From the start, Bayer and Huma’s relationship has been a mutually beneficial one, with the Big Pharma contributing funding to Huma through its Leaps by Bayer VC arm and, in return, gaining access to the startup’s digital health technologies.
The latest expansion of their partnership has resulted in the debut of a new heart disease screening tool on the Bayer Aspirin website, the companies announced this week. The online assessment aims to help users determine the risk that they’ll develop cardiovascular disease within the next 10 years, then urges them to take those results to their healthcare providers to kick-start a preventive care regimen if needed. The companies said they’re hoping to reach at least 100 million people with the tool.
“Digital technology is a driver for health equity,” Huma CEO Dan Vahdat said in a statement sent to Fierce Medtech. “Imagine the impact we could make by reaching 100 million people across the U.S. who may be at risk of cardiovascular disease, making them aware of cardiovascular health, helping educate them and encouraging them to connect with their clinicians.”
The screening tool is powered by an algorithm that Huma developed using data from the UK Biobank, a digital compendium of medical data gathered since 2006 from around 500,000 participants between the ages of 40 and 69 in the U.K.
A pair of machine learning algorithms developed by Huma researchers were validated in a 2021 study. In it, the researchers described how they’d first trained the algorithms to predict heart disease risk from 608 medical variables, then narrowed that down to just 47 key indicators. The resulting algorithms both outperformed the standard Framingham Risk Score in predicting cardiovascular disease risks over 10 years.
Huma’s technology achieved that success even without including cholesterol levels, which, according to the researchers, adds to its usefulness as a screening tool that can be administered remotely, without requiring a blood test.
The resulting tool on Bayer’s website asks 15 questions—regarding demographics, lifestyle factors, healthcare usage and measurements like resting heart rate—interspersed with “heart smart” facts about cardiovascular disease. At the end, it calculates whether a user is at higher, average or lower risk of developing the disease in the next decade and offers tips for discussing the results with a doctor.
The online quiz is just one piece of a public awareness campaign Bayer is planning on launching across the U.S. to encourage people to screen regularly for heart disease and learn more about prevention tactics, according to this week’s release.

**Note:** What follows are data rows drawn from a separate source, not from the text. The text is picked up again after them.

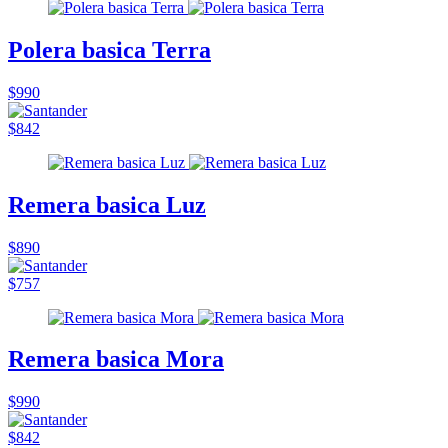
Polera basica Terra
$990
$842
Remera basica Luz
$890
$757
Remera basica Mora
$990
$842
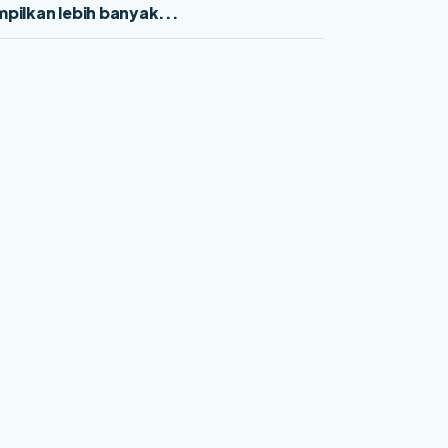
pilkan lebih banyak...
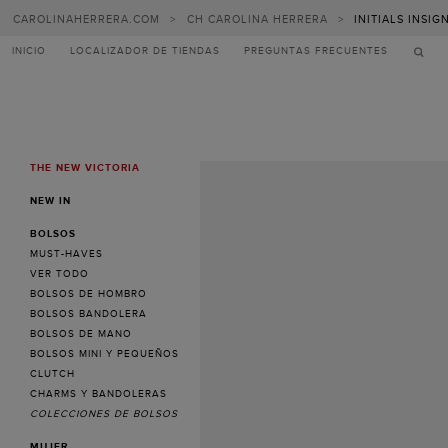
CAROLINAHERRERA.COM
>
CH CAROLINA HERRERA
>
INITIALS INSI
INICIO
LOCALIZADOR DE TIENDAS
PREGUNTAS FRECUENTES
THE NEW VICTORIA
MENU
NEW IN
BOLSOS
MUST-HAVES
VER TODO
BOLSOS DE HOMBRO
BOLSOS BANDOLERA
BOLSOS DE MANO
BOLSOS MINI Y PEQUEÑOS
CLUTCH
CHARMS Y BANDOLERAS
COLECCIONES DE BOLSOS
MUJER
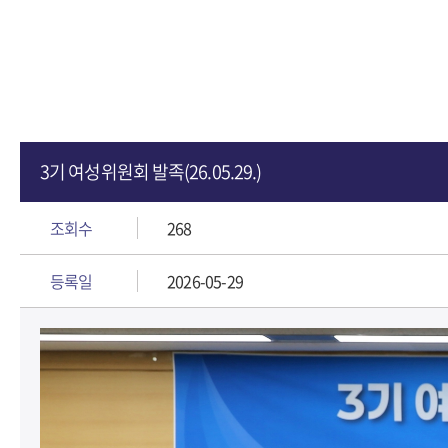
3기 여성위원회 발족(26.05.29.)
조회수
268
등록일
2026-05-29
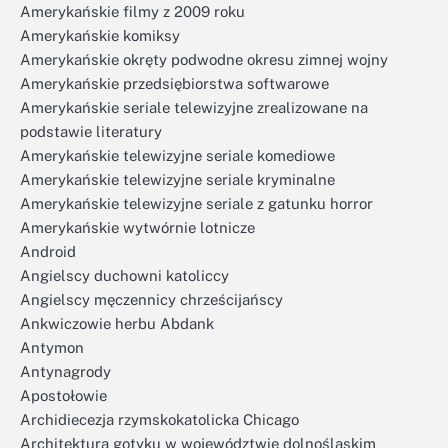
Amerykańskie filmy z 2009 roku
Amerykańskie komiksy
Amerykańskie okręty podwodne okresu zimnej wojny
Amerykańskie przedsiębiorstwa softwarowe
Amerykańskie seriale telewizyjne zrealizowane na
podstawie literatury
Amerykańskie telewizyjne seriale komediowe
Amerykańskie telewizyjne seriale kryminalne
Amerykańskie telewizyjne seriale z gatunku horror
Amerykańskie wytwórnie lotnicze
Android
Angielscy duchowni katoliccy
Angielscy męczennicy chrześcijańscy
Ankwiczowie herbu Abdank
Antymon
Antynagrody
Apostołowie
Archidiecezja rzymskokatolicka Chicago
Architektura gotyku w województwie dolnośląskim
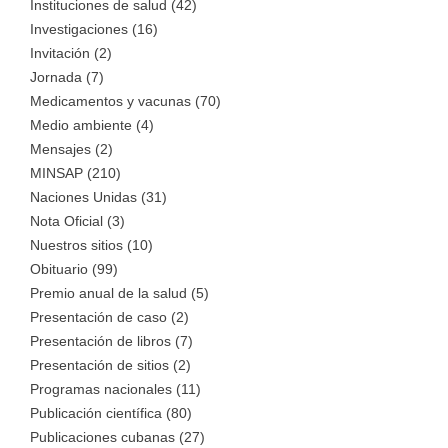
Instituciones de salud (42)
Investigaciones (16)
Invitación (2)
Jornada (7)
Medicamentos y vacunas (70)
Medio ambiente (4)
Mensajes (2)
MINSAP (210)
Naciones Unidas (31)
Nota Oficial (3)
Nuestros sitios (10)
Obituario (99)
Premio anual de la salud (5)
Presentación de caso (2)
Presentación de libros (7)
Presentación de sitios (2)
Programas nacionales (11)
Publicación científica (80)
Publicaciones cubanas (27)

Bayer isn’t the only pharmaceutical giant working with a digital health company to improve disease screening. In 2021, Novartis turned to Ada Health—another recipient of Bayer’s wealth of venture capital—to add online risk assessments to the Big Pharma’s education hubs for certain rare and immunological diseases.

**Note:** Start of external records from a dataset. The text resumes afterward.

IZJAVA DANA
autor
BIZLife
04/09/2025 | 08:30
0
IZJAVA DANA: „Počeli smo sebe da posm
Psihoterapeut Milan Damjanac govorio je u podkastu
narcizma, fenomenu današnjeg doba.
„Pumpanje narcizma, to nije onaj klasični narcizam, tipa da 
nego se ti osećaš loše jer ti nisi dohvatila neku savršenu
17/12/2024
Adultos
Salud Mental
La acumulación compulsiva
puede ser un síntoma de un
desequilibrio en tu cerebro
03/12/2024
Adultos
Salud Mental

As with the Bayer-Huma team-up, medical chatbot maker Ada was tapped to develop artificial-intelligence-powered algorithms that could compare users’ reported symptoms to a large set of clinical data. In this case, Novartis asked Ada to focus specifically on certain diseases that are often confused for other conditions and can take many years to diagnose—if ever—therefore speeding up the time it takes to get patients on Novartis’ treatments for those diseases.